Book prices vary considerably from dealer to dealer. There are far too many subjects for a general dealer to keep track of, so there are frequently bargains to be found. Secondhand books can stay on a dealer's shelves for months, or even years--and a bookseller may be happy to do a deal with you, as long as he or she did not have to pay too much for it in the first place.

Junk shops that stock anything and everything are always worth visiting, but you have to be prepared to trawl through a lot of second-rate material to find the odd gem. Many of these dealers specialize in house clearances, and most of the good stuff is sent off to auctions.

It pays to visit your favorite dealers on a regular basis. You will, of course, see the same stock over and over again, but your persistence will be rewarded when you spot something special that has just come in and can snatch it up before anyone else sees it. Also, dealers soon recognize regular customers and are usually willing to reserve items of particular interest. By frequenting a number of outlets, you will have your finger on the pulse and may be in a position to spot a change in the market--certain items becoming rarer, higher prices being asked for items that once were commonplace--and take advantage of your knowledge to pick up a few bargains.

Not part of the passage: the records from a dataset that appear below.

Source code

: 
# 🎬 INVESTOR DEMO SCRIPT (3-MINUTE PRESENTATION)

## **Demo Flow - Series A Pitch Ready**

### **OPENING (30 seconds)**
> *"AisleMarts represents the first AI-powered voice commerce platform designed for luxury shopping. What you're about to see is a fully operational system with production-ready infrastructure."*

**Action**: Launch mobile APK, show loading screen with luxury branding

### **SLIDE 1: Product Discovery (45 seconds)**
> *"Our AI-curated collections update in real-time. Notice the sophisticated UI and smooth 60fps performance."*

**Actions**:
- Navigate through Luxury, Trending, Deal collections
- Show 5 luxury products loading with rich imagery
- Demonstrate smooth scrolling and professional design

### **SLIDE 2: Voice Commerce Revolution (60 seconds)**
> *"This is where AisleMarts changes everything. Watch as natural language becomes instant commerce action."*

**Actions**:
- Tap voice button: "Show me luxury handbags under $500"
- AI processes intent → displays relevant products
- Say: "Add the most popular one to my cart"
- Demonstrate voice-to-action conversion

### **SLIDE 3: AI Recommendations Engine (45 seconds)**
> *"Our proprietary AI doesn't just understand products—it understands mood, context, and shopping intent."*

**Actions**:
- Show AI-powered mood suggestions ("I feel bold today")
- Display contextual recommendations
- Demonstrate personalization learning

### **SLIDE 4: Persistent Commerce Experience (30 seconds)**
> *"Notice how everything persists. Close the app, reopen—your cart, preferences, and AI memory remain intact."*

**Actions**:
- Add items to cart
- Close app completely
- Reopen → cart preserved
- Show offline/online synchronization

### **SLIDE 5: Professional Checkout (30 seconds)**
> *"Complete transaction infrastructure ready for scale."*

Most dealers are prepared to haggle. Indeed, some of them anticipate it by setting their prices at a slightly inflated level. A five to ten percent reduction is not unusual, but it depends on what the dealer had to pay for the item. So when he or she tells you that a lower price is not possible, accept it graciously--after all, dealers have to make a living. You will not usually get a reduction for credit-card transactions (except, perhaps, on expensive items), because the dealer has to pay a premium for the service. Most dealers will accept a check if you can guarantee it--but cash is usually preferable, especially for cheaper items or if you are haggling for a reduction.

Antique markets

Antique markets are mostly weekly events where dealers set up their stalls out in the open air or in halls or centers, but there are also permanent or semi-permanent markets in premises such as large warehouses and converted mills. The better markets are often supported by dealers who run antique shops during the week but bring a different stock to the market, where the lower overheads make for lower prices.

There is very little pressure to buy at markets, allowing you plenty of opportunity for browsing, comparing prices, and examining items at your leisure. Whatever it is you are looking for, you can be sure that there is a stall somewhere that has at least a few items of interest. Antique markets are an especially good source of unusual inexpensive jewelry, simply because it is portable. There are dealers who specialize in precious metals and gemstones, but the majority carry a wide selection of jewelry made from amber, coral, ivory, and other semiprecious materials. You may also come across collectable pieces made from early plastics.